As far a specific goals I set, another word comes to mind concerning my ability to attain these goals - PATHETIC! Not being able to double my 2008 miles does not bother me terribly as this was a lofty and probably unwise goal to set. The same thing can be said about trying to double my number of riding days. More bothersome to me was my continuing inability to establish an early morning riding routine, not being able to lose weight, not finding time to ride with friends, and not joining the NBW. The only goal I met was to increase the average length of my rides. On this goal I was able to increase my average ride distance from 21 miles in 2008 to 25 miles in 2009. This of course is a direct reflection of riding slightly more miles in 2009 in slightly LESS days (71 in 2009 vs. 78 in 2008).
The following are tabular and graphical depictions of my 2009 riding season.
Ride days and miles summary table:
Missed days are based on a "loose" training schedule, NOT all days that are available to ride. Clearly, doubling the number of days I ride appears to be an attainable goal.
Miles by month:Miles by week:
I need to think more about specific "training" goals for 2010, but at a minimum, I consider all of my goals for 2009 to be the general goals I'll be shooting for again this year. However, losing weight needs to be my top priority.
Thursday, January 14, 2010
This morning, thanks to a link from An Old Guy on Two Wheels, I came across a web site called Bikewise. This isn’t your usual biking advocacy, biking avocation site. It’s all about cataloging bike crashes, hazards, and thefts to make biking safer. According to the site, “It’s estimated that 75% or more of all crashes go unreported. We believe that by gathering detailed information on how and why crashes happen, we’ll be able to ride smarter.”
Bikewise is based in the Seattle area, but accepts crash reports from all over the country. The biker submitting the report is asked to include information about the circumstances of the crash, road and weather conditions, and perhaps most importantly, lessons learned from the crash.
I agree that collecting data on how and why crashes happen will lead to smarter riding.

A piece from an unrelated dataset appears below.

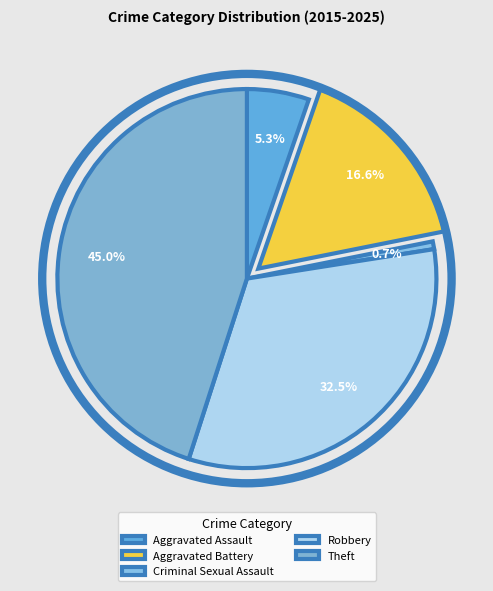

Rank the categories by value from highest to lowest.

Theft, Robbery, Aggravated Battery, Aggravated Assault, Criminal Sexual Assault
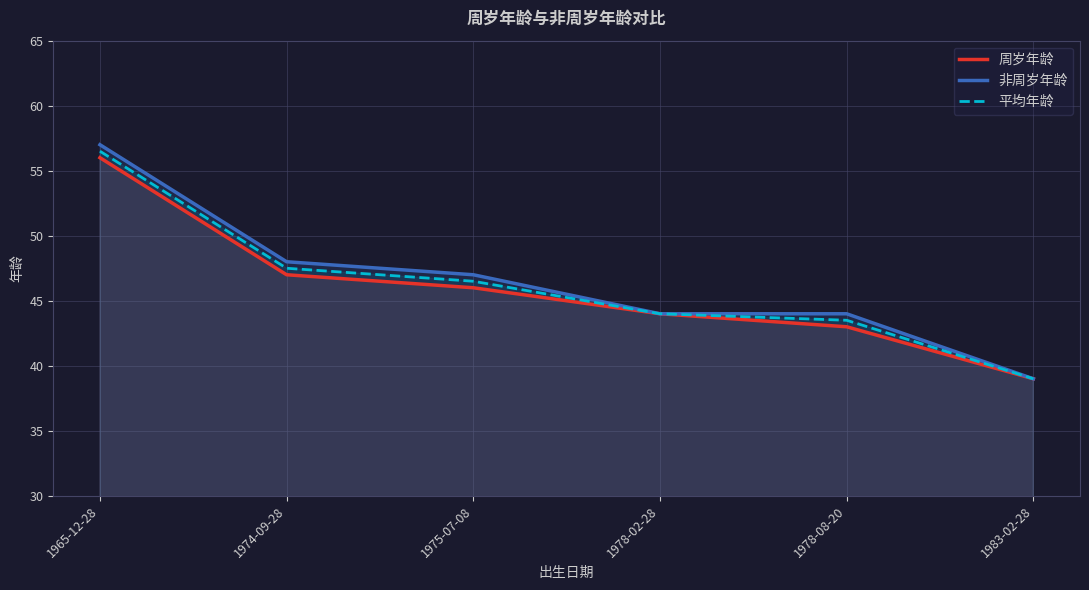

True or false: 非周岁年龄 and 平均年龄 intersect in this chart.

False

I work for a large A&E firm with a large construction division. In my own work over half my projects are related to hazardous waste sites while the remainder are typically in an industrial setting. Several years ago our CEO decided to make safety the company's top priority. The goal: to lead our industry in safety. They implemented a series of mandatory training programs and required monthly safety reporting along with project financials. An expansive incident reporting system was rolled out, and quite frankly, they beat us over the head with safety information on almost a daily basis. At the time, many of us were non-believers. We had to be brought along kicking and dragging our feet. But you know what? The collection of data on safety incidents and near misses, and the formal development of lessons learned, has lead to a safety ethic that I do believe is tops in our industry. The last few years we have ranked higher in safety than most of our competitors...it has saved us money by driving our insurance rates down...and it has DIRECTLY resulted in the company winning several major new corporate contracts. Most of all, we now work smarter and safer than we ever have before. The KEY to making this happen, beyond the CEO's mandate, was the collection and analysis of data on all the types of incidents that were occurring. It worked!
Folks can see an example of how the site works by reading Bike Noob's post. Or you can go directly to the Bikewise website.
One more thought. The safety program and reporting of incidents where I work was not voluntary...the Bikewise approach obviously is. Our own personal cycling crash incidents do not occur frequently so participating on Bikewise is not a time-consuming endeavor. But it's a smart one that could pay dividends in the future once enough data is collected.
Wednesday, January 13, 2010
Buzzard’s Bay Brewing Company – Westport, MA
I wanted to pick-up some of their excellent craft-brewed lager beer to bring to my brother-in-law in NJ in a couple of weeks, and when I went to their website to refresh my memory on where the beer is sold I learned they stopped brewing the beers under the Buzzard’s Bay label! That really shocked me…their brews were award winning. Apparently they slipped from brewing 5,000 barrels a year in 2002 to ONLY 100 barrels in 2009. That’s the bad news. The good news is the brewery is still open with a shift in approach to being a contract brewer plus focusing on a new line of small batch American inspired ales made with all domestic ingredients. The new brew will be sold under the label Just Beer. Moby D and John Beere are their first two offerings. I might have to post a review after I try them.
Village Bicycle – Westport, MA
Although I did not frequent this bike shop, this was another shocker for me. Jim Lebelle seemed to have his finger on the pulse of current cycling and lifestyle trends. In addition to the standard bike shop fare, he was offering nutritional products along with diet/fitness plans and last winter had started-up an indoor cycling training center. He ran what I call a progressive bike shop… listening to his customers …bringing in new products...renting bikes…organizing routine shop rides and special events. I have no details on what factors conspired to do him in…presumably it was related to the recession. I only saw online that he posted a closure notice on the store website on Christmas Eve.
That’s the second LBS that I know of in as many years to close its doors. The other one was Epicycle here in North Attleboro (former sister store to East Providence Cycle). Sad.
My blog postings should increase now that I’ve healed and have my mind set on an early start to the 2010 cycling season.